What are your sleeping arrangements with your partner? Do you believe sleeping in different beds can help a relationship thrive?

Everyone loves Jennifer Aniston

While Jennifer Aniston seems to lead a charmed life, her reality is anything but flawless. Behind her glamorous exterior and friendly demeanor lies a story of personal struggles and professional hurdles.

Despite the challenges she has faced, Jennifer Aniston remains a stunning example of aging gracefully and has retained much of her charm from her early career days. However, recently leaked photos revealed a rougher side of her, showing her without makeup and with minor scars on her face.

These images remind us that even those we admire from afar have their own struggles and imperfections that we may not see. For celebrities like Jennifer, with constant media attention, it’s difficult to maintain even a semblance of privacy.

Jennifer’s path to success often came at the expense of her personal life. Yet her resilience and grace in the face of adversity continue to inspire many. Born in 1969 in Sherman Oaks, a picturesque area of ​​Los Angeles, Jennifer dreamed of acting from a young age. Her family’s move to New York City enabled her to attend the prestigious Waldorf School, but high school was not easy, with strict teachers and threats of expulsion.

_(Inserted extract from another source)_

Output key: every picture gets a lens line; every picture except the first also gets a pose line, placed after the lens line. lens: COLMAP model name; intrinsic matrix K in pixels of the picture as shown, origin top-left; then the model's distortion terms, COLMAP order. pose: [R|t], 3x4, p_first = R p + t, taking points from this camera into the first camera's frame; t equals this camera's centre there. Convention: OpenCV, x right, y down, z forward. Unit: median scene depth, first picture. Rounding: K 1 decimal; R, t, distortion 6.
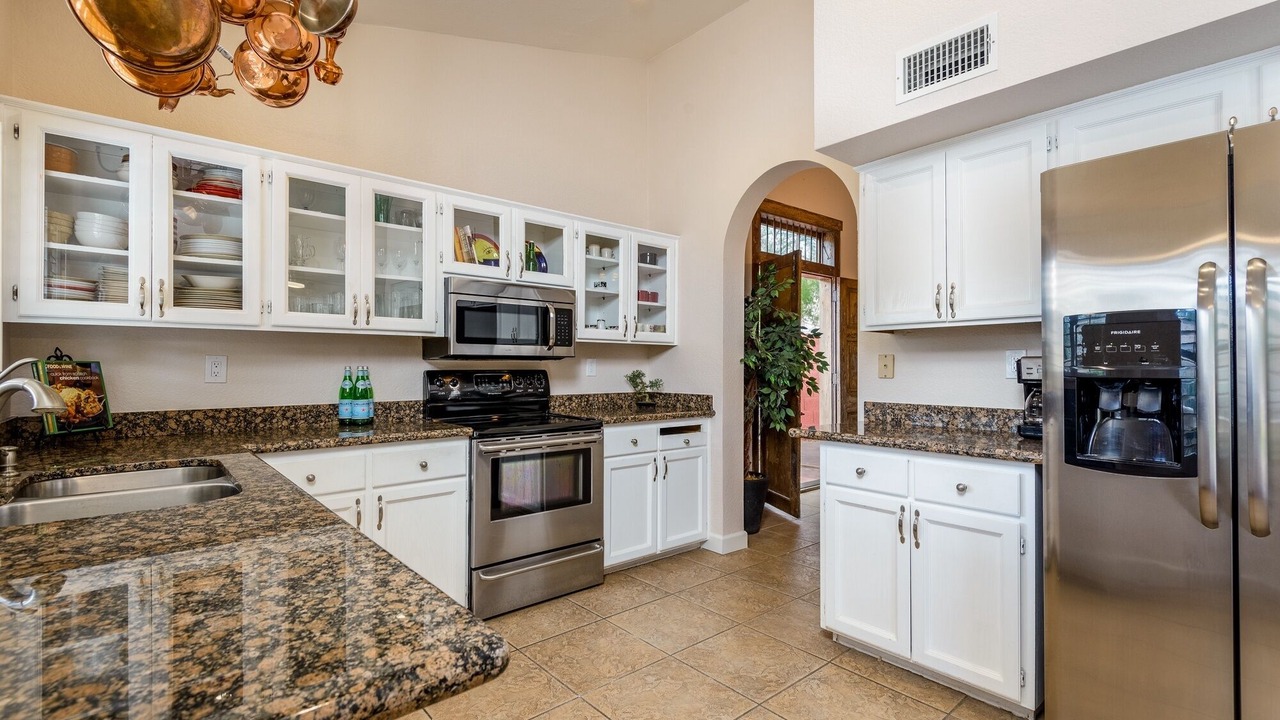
lens RADIAL K [[572.0, 0, 631.2], [0, 572.0, 363.0], [0, 0, 1]] dist [0.022110, -0.005555]
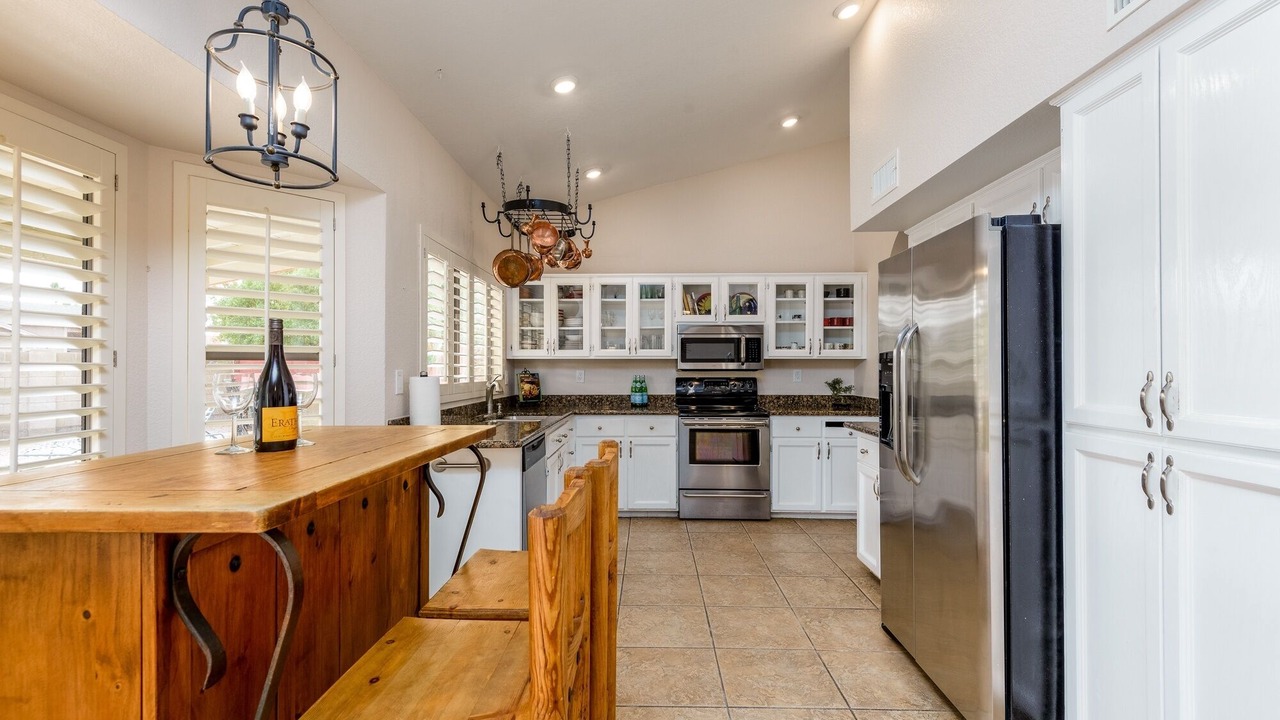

To make a living outside of acting, Jennifer took on a variety of jobs: waitressing, telemarketing, and even bicycle messenger around town. Despite numerous setbacks, including limited success with early television roles, she never gave up on her dream.

Her persistence paid off when she landed the role of Rachel Green in Friends. Her portrayal of Rachel became iconic, leaving a lasting impression on television audiences and earning her a star on the Hollywood Walk of Fame. This role catapulted her to fame and cemented her position as one of Hollywood’s highest-paid actresses, especially after her highly publicized relationship with Brad Pitt.

Jennifer and Brad’s relationship began in 1998 and they married in 2000. Although their divorce in 2005 was difficult, they maintain a respectful and supportive friendship.

Recently, Jennifer has been vocal about her dissatisfaction with the way women are portrayed in Hollywood and the pressure of societal beauty standards. She uses her platform to promote female empowerment and showcase her natural beauty, frequently sharing makeup-free photos on Instagram, which have been widely praised.

Her stance on body positivity and disregard for conventional beauty standards has made her a role model for many. Jennifer’s refusal to conform to societal expectations underscores her commitment to embracing her true self and has earned her admiration beyond Hollywood.

A recent photo of Jennifer with no makeup and scars on her face, taken on the set of Cake, surprised many of her followers. Thankfully, this look was part of her role in the film and Jennifer has expressed her appreciation for being able to showcase her natural self.

Her performance in “Cake” once again proved her remarkable talent and charisma. While Jennifer Aniston continues to deliver outstanding performances in both film and television, she remains a captivating and inspiring figure, proving that true beauty and talent shine through regardless of outward appearance.